Though experts forecast a rise in lending interest rates in 2016, a central bank official believes it is feasible to keep the rates stable and reducing it slightly this year.
Though admitting that keeping the rate stable this year was a challenge for the central bank, Director of the State Bank of Vietnam's Monetary Policy Department, Bui Quoc Dung, said that the central bank could take more measures to bring down medium- and long-term rates this year.
Dung told online newspaper VnExpress that numerous factors could put pressure on interest rates this year.
Firstly, inflation, which was forecast to be around 4 percent to 5 percent this year, much higher than last year's rate of 0.6 percent, could put pressure on deposit interest rates, Dung said.
Besides, he said, credit demand was also estimated to rise this year as the Government's GDP growth target this year was 6.7 percent, higher than last year's 6.68 percent rate and the 5.88 percent average rate in the 2011 to 2015 period.
In addition, there was severe pressure on the rising medium- and long-term interest rate this year as the interest rate of G-bonds with maturity of five years in 2015 surged sharply from 5.4 percent to nearly 7 percent. Demand for G-bonds this year was also expected to be higher than last year, according to Dung.

● **PARTS OF THE EXERCISE**
1. Please write out the part of the article on lending rates that begins at the words "Firstly, inflation, which" and stops after the words "rates, Dung said.".
2. Answer these questions from the article on lending rates.
(a) What inflation rate is forecast for this year?
(b) What GDP growth target has the Government set for this year?
(c) In 2015, how did the interest rate on five-year G-bonds change?

● **SOURCE EXCERPT**
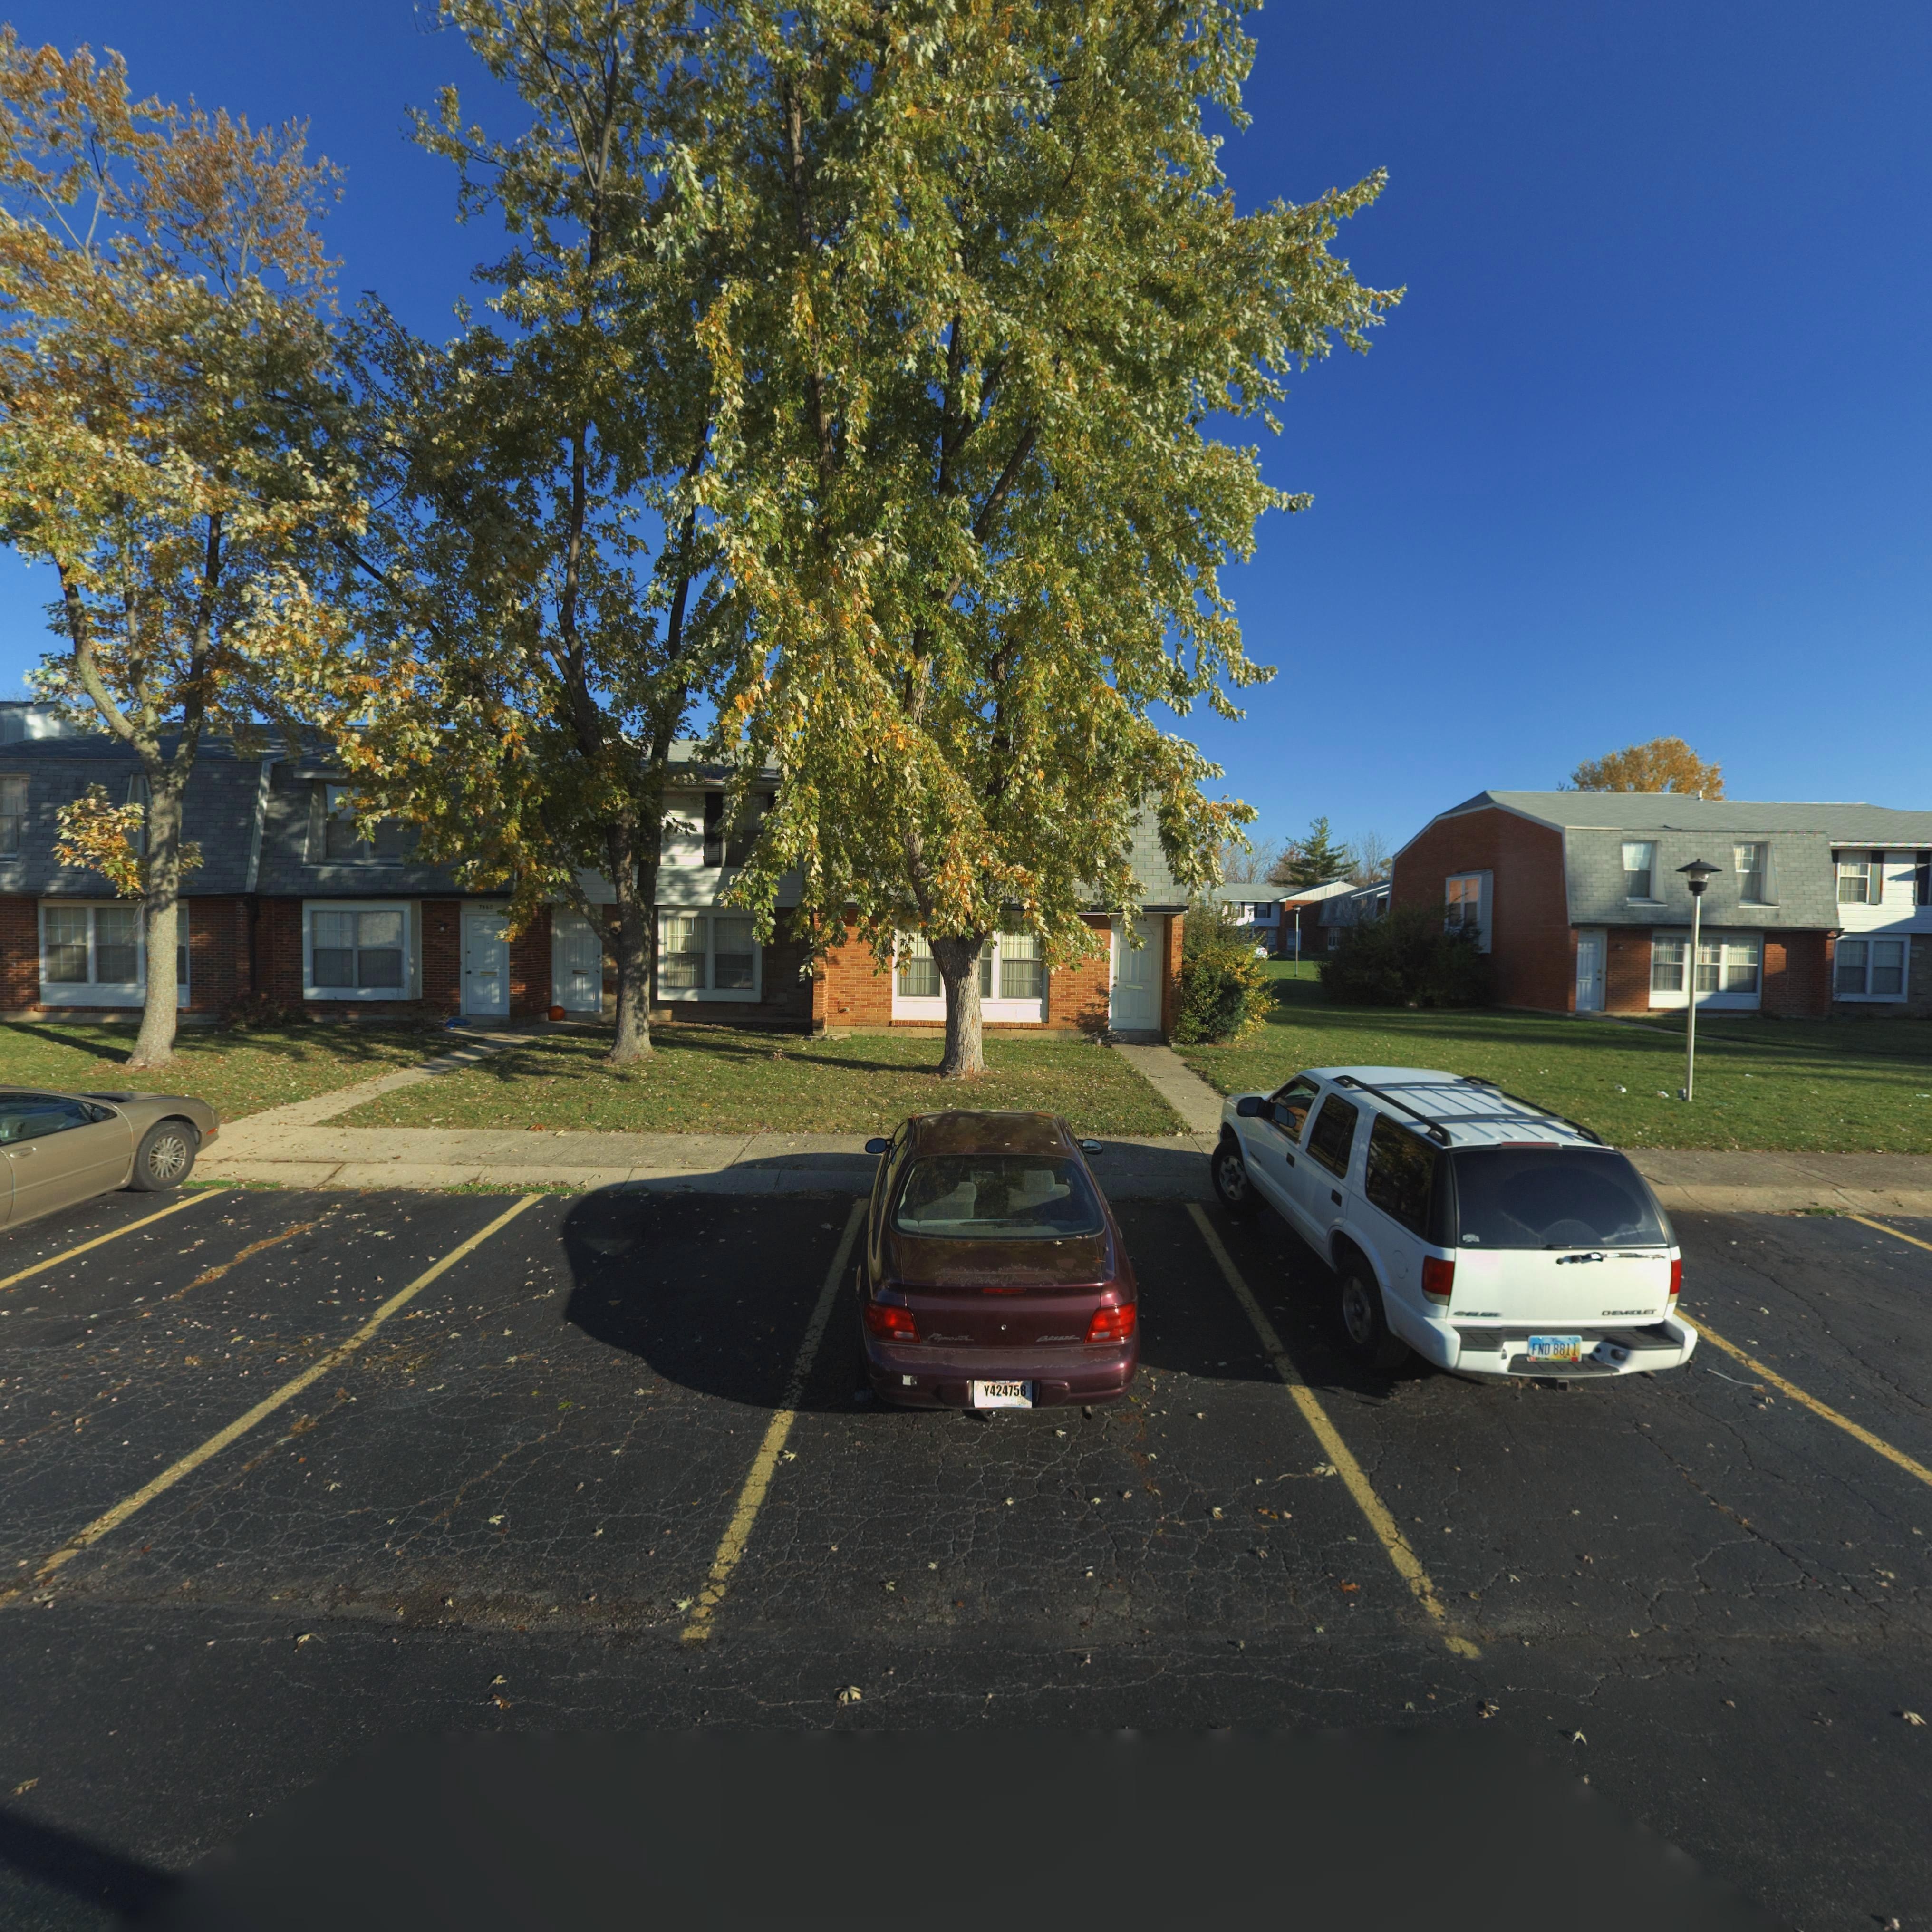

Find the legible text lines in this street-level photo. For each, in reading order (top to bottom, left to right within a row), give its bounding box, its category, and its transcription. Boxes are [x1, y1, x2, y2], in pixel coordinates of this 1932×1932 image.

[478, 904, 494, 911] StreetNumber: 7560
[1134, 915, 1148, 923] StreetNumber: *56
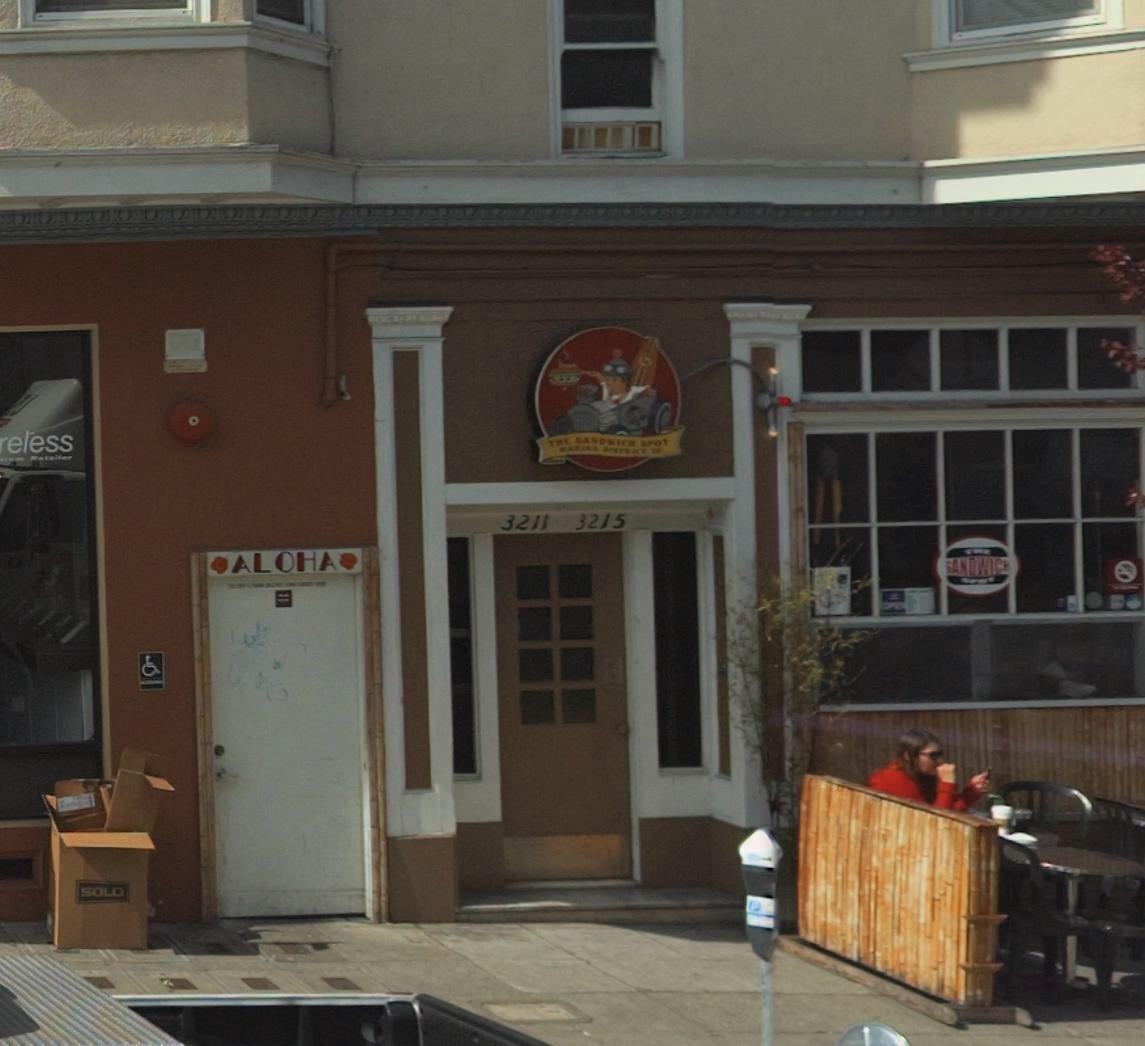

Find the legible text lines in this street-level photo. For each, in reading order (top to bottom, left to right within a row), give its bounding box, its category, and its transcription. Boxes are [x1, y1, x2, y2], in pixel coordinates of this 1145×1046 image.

● **SOLVED TASKS**
1.
Firstly, inflation, which was forecast to be around 4 percent to 5 percent this year, much higher than last year's rate of 0.6 percent, could put pressure on deposit interest rates, Dung said.

2.
(a) Around 4 percent to 5 percent.
(b) 6.7 percent.
(c) It rose sharply from 5.4 percent to nearly 7 percent.